The synergy of massive parallel computing and extreme memory bandwidth positions GPUs as the predominant platform for AI workloads.
In 2013, Google determined that if every user engaged in voice search for merely three minutes daily, their datacenter capacity, reliant on CPUs, would need to double. This realization prompted the development of the Tensor Processing Unit (TPU).
The diagram below illustrates:
The distinctive characteristic of the TPU is its systolic array, a grid of interconnected arithmetic units (256 by 256, totaling 65,536 processors). Weights are loaded into this array and remain constant, while input data flows horizontally. Each unit multiplies its stored weight by the incoming data, adds to a running sum moving vertically, and transmits both values to its adjacent neighbor.
This architecture ensures that intermediate values never access main memory. Reading from DRAM consumes approximately 200 times more energy than a multiplication operation. By sustaining the flow of results between neighboring processors, systolic arrays effectively eliminate most memory access overhead, achieving 30 to 80 times superior performance per watt compared to CPUs.
Google’s TPU design omits caches, branch prediction, out-of-order execution, and speculative prefetching. While this extreme specialization precludes TPUs from executing general code, the efficiency enhancements for matrix operations are considerable. Google furthermore introduced bfloat16, a format that allocates 8 bits for the exponent (matching the FP32 range) and 7 bits for the mantissa. Neural networks tolerate lower precision but necessitate a broad range, rendering bfloat16 an optimal format.
An understanding of hardware distinctions carries direct practical implications.
Training and inference processes possess fundamentally distinct requirements.
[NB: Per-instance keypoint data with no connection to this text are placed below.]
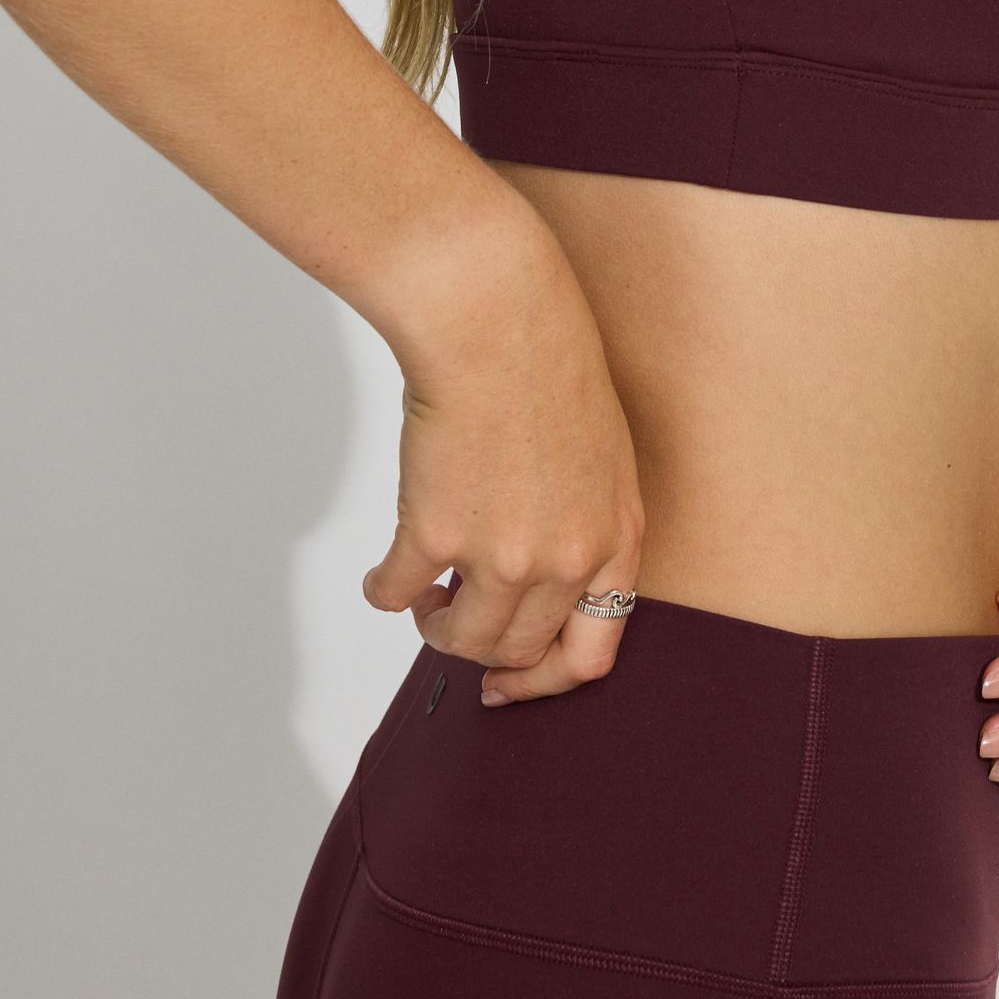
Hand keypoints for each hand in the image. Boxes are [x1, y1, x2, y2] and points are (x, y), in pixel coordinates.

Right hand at [360, 196, 645, 702]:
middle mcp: (567, 558)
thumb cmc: (545, 363)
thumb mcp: (600, 455)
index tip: (508, 681)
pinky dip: (386, 593)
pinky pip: (400, 595)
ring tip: (424, 595)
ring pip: (463, 639)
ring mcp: (504, 555)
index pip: (593, 654)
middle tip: (453, 621)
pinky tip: (383, 576)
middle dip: (481, 647)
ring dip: (435, 626)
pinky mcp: (438, 536)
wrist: (495, 318)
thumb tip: (541, 579)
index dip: (544, 680)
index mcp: (616, 538)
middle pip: (519, 651)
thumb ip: (581, 523)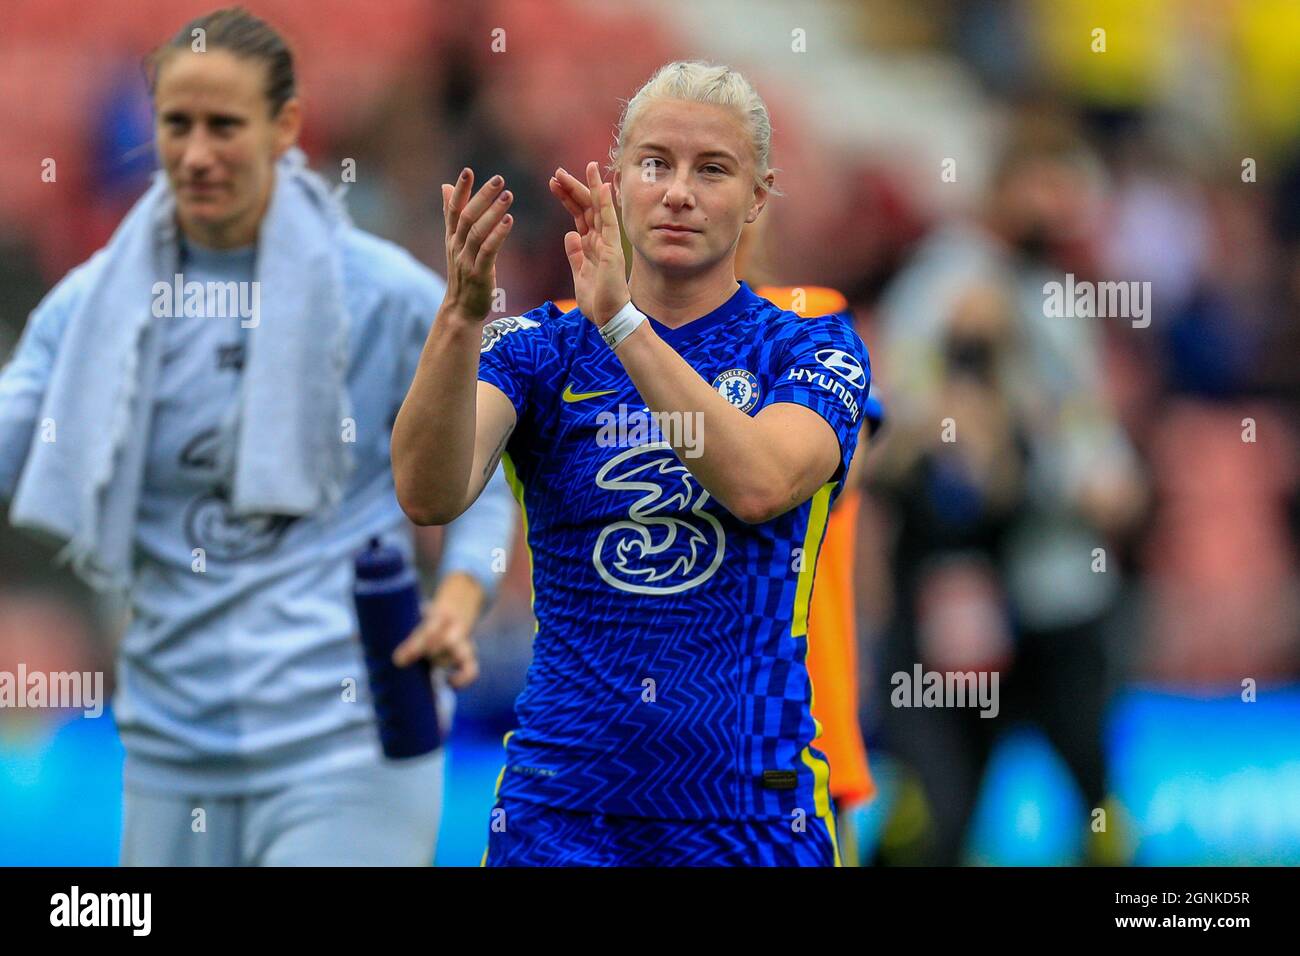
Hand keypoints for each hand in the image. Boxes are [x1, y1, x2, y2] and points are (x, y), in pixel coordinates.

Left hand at [391, 572, 485, 688]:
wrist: (458, 606)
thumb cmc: (425, 615)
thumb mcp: (413, 612)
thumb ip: (390, 625)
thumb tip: (356, 637)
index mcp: (439, 616)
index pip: (429, 630)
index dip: (414, 646)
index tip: (397, 660)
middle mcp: (453, 628)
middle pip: (444, 643)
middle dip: (423, 652)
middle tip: (400, 662)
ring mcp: (464, 643)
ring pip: (459, 656)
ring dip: (442, 664)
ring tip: (427, 670)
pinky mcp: (469, 657)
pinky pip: (471, 670)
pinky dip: (463, 679)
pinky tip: (449, 685)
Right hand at [441, 168, 514, 322]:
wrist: (461, 310)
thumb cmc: (463, 273)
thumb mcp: (455, 243)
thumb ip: (452, 215)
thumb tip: (444, 186)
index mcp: (451, 238)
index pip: (453, 210)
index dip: (459, 190)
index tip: (467, 171)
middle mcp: (456, 246)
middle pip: (466, 217)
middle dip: (481, 196)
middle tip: (498, 179)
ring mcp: (466, 261)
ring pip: (477, 232)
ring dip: (493, 212)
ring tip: (508, 195)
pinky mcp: (479, 274)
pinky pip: (488, 251)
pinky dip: (498, 235)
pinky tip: (509, 221)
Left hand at [549, 161, 629, 324]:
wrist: (609, 318)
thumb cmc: (597, 300)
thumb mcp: (579, 273)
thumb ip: (575, 254)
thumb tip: (569, 235)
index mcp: (591, 245)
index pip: (579, 215)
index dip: (566, 199)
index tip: (554, 184)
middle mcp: (600, 240)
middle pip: (586, 207)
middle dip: (572, 189)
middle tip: (556, 172)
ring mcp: (607, 243)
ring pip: (596, 209)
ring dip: (586, 188)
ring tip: (577, 171)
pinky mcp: (612, 249)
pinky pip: (609, 221)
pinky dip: (605, 203)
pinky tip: (601, 186)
Training involves storing parameters, gradients, and optimizer states. As a reference, total memory demands can reach 16 to 20 times the parameter count. For instance, training LLaMA 3.1, with its 405 billion parameters, necessitated 16,000 H100 GPUs, each equipped with 80GB.
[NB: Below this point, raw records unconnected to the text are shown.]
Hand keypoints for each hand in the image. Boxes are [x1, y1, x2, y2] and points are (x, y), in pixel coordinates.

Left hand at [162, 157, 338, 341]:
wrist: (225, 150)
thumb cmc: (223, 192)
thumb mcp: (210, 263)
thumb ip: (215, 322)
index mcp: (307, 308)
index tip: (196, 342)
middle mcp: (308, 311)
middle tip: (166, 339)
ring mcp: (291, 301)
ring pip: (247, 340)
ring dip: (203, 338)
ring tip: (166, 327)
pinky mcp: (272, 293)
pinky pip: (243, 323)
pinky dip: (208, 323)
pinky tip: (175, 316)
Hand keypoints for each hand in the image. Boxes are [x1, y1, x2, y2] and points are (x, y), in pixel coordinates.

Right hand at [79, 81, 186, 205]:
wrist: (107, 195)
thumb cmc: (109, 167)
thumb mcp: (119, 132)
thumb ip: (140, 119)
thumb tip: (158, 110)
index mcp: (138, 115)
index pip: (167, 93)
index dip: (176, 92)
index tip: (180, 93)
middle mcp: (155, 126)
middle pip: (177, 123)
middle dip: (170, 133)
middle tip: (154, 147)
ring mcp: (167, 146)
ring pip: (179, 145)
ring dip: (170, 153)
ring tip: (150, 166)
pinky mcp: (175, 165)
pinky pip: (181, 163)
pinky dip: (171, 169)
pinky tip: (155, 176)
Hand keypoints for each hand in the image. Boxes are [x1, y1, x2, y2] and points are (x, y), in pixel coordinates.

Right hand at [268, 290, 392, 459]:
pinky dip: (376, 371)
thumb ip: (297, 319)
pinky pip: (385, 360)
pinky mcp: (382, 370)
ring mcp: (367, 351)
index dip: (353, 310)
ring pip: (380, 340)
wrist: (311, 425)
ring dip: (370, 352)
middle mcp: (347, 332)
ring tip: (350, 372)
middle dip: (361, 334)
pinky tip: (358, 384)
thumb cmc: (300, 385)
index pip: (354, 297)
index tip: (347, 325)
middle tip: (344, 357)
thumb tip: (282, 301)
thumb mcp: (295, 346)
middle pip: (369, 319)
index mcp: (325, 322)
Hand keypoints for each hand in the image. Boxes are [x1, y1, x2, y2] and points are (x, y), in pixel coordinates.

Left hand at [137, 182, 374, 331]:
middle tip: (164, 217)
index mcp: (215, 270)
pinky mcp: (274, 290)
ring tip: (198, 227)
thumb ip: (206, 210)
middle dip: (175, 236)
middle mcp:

Inference proves more accommodating; it bypasses backpropagation, thereby requiring fewer operations. This characteristic explains why 7-billion parameter models can be executed on consumer GPUs, which are typically insufficient for training.
Batch processing significantly impacts efficiency. GPUs attain peak performance by concurrently processing multiple inputs. Each additional input helps amortize the cost associated with loading weights. Conversely, single-request inference frequently underutilizes parallel hardware.
The evolution from CPU to GPU and TPU signifies a fundamental change in computing philosophy. The CPU epitomizes an era of logic and sequential operations, optimized for low latency. GPUs and TPUs, however, represent an era of data transformation through probabilistic operations. These are specialized engines of linear algebra that achieve results through extensive parallel arithmetic.